-- Work instructions --
Retype, word for word, the part of the text on beta blockers and performance nerves below that opens with the words containing "In the last" and closes with "to performance nerves.".

-- Text section --
§ §
In the last Olympic Games in Rio in 2016, 14 of the track and field athletes I counseled reached the awards podium (top 3 in their events), while 5 of them won gold. In the same year, several of my clients and students won big auditions, including principal positions with professional orchestras and dance companies. Not one of the Olympic athletes, professional musicians or dancers I had trained used beta blockers on the way to their awesome victories.

In my article next month, I’ll discuss natural alternatives to beta blockers, including what I call a real powerhouse solution to performance nerves.
§ §
-- Data under study --
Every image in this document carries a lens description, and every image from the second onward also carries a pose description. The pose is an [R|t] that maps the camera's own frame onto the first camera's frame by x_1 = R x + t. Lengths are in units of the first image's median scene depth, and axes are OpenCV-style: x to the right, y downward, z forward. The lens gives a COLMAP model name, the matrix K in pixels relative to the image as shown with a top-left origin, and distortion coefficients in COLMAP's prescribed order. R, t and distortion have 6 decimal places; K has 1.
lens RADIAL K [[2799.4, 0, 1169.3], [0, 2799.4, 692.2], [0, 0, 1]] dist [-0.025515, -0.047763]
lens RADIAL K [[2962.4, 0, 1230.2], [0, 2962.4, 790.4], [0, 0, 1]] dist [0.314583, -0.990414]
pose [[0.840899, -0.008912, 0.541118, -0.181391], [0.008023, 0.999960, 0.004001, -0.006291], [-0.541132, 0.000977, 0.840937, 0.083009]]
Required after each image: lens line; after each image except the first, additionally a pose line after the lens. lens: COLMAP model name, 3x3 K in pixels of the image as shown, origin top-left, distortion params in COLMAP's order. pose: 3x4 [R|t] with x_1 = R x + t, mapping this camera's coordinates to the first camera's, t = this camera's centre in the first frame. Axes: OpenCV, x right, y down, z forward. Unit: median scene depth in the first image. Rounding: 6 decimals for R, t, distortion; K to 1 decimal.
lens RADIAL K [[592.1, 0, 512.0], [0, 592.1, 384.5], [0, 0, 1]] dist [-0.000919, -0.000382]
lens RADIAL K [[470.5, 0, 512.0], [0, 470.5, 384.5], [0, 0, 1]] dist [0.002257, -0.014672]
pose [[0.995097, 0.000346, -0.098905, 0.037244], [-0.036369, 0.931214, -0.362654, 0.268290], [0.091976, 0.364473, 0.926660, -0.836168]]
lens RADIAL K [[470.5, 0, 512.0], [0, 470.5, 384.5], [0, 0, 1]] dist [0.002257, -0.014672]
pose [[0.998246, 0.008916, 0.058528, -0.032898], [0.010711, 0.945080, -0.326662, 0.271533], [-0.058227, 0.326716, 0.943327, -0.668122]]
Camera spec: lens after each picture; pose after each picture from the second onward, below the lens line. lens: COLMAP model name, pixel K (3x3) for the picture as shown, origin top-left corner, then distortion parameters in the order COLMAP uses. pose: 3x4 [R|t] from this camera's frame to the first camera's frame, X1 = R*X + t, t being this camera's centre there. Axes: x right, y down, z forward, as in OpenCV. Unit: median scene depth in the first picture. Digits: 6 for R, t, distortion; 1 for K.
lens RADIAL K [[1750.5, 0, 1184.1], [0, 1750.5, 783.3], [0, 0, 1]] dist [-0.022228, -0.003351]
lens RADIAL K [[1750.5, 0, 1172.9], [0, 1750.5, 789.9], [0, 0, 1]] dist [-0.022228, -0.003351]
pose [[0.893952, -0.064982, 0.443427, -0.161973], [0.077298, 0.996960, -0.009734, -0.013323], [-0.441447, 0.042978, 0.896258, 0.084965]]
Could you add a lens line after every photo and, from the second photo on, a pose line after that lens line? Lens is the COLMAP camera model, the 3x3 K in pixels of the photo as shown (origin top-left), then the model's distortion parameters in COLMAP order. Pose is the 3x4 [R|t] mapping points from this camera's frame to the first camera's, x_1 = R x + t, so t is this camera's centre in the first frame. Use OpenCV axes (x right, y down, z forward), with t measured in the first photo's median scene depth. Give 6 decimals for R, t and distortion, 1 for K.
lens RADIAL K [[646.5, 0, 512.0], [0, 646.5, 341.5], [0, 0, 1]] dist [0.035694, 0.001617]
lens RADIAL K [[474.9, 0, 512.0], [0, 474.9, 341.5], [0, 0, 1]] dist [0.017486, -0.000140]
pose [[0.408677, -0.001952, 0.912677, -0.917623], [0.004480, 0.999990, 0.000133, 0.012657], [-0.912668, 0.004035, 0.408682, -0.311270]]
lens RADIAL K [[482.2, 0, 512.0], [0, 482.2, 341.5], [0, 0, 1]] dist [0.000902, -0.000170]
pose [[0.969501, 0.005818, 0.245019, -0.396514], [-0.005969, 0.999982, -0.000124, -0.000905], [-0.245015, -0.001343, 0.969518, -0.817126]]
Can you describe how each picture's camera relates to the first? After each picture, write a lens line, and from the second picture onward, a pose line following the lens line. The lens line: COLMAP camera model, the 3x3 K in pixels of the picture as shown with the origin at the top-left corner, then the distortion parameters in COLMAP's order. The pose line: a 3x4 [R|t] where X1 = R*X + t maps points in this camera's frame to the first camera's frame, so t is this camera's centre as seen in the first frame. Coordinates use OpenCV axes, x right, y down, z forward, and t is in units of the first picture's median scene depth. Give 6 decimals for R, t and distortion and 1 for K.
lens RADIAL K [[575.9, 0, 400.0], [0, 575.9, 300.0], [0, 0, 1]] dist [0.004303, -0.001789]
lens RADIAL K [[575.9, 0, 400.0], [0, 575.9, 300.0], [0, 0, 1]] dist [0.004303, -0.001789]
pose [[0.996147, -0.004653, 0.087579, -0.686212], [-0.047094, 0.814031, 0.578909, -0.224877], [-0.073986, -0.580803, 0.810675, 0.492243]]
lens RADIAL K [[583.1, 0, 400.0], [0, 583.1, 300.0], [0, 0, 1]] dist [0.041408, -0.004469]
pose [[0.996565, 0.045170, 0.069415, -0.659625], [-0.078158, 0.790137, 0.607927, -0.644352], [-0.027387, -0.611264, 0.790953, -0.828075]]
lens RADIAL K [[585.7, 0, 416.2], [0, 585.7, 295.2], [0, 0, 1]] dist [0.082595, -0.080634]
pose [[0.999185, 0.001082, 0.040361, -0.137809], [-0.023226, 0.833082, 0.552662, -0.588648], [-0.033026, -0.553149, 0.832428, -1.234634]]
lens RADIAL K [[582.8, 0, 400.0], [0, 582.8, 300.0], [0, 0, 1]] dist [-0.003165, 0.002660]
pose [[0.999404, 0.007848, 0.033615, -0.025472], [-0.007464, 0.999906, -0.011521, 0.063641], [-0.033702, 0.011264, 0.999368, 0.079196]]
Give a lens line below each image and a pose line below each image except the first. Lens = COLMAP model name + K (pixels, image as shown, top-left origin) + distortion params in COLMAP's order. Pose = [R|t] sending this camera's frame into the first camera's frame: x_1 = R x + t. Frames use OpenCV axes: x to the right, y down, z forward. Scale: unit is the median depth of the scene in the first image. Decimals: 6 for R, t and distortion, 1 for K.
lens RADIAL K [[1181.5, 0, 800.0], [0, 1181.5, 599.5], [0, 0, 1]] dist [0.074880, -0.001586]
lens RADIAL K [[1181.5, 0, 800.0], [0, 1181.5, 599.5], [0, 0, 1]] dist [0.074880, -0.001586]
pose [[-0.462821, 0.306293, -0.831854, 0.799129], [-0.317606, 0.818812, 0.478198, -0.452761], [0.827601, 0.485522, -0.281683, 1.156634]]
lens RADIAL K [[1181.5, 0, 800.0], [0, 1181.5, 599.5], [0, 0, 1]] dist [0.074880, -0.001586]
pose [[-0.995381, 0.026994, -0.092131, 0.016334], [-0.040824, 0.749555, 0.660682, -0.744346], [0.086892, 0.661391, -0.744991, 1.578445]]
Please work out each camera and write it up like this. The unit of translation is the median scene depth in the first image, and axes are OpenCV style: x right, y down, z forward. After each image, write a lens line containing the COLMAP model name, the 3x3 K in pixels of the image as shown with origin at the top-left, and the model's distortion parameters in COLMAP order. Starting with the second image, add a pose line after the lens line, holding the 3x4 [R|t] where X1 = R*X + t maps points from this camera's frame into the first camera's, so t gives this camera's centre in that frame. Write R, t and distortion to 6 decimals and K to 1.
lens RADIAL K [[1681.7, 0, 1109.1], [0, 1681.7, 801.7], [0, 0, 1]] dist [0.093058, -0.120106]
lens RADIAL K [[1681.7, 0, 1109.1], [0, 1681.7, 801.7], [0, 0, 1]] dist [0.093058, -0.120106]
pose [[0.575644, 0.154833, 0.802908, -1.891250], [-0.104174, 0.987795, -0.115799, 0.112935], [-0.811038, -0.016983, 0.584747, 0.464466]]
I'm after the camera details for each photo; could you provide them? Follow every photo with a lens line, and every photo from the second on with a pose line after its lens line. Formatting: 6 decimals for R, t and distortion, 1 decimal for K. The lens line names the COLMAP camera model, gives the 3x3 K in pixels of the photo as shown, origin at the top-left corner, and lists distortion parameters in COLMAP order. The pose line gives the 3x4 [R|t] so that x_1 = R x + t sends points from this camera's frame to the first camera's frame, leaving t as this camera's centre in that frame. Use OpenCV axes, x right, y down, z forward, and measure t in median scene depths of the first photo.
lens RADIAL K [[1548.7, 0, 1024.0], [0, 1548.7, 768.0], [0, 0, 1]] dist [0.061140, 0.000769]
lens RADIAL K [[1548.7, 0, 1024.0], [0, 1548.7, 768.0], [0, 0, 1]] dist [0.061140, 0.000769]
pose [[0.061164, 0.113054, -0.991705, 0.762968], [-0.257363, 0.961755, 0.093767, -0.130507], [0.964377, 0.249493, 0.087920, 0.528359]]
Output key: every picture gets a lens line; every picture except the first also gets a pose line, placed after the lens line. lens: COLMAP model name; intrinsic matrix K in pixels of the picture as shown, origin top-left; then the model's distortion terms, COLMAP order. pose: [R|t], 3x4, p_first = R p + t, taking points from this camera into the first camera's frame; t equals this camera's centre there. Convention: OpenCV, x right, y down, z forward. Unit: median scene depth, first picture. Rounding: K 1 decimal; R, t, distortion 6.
§ §
-- Problem solution --
In the last Olympic Games in Rio in 2016, 14 of the track and field athletes I counseled reached the awards podium (top 3 in their events), while 5 of them won gold. In the same year, several of my clients and students won big auditions, including principal positions with professional orchestras and dance companies. Not one of the Olympic athletes, professional musicians or dancers I had trained used beta blockers on the way to their awesome victories.

In my article next month, I’ll discuss natural alternatives to beta blockers, including what I call a real powerhouse solution to performance nerves.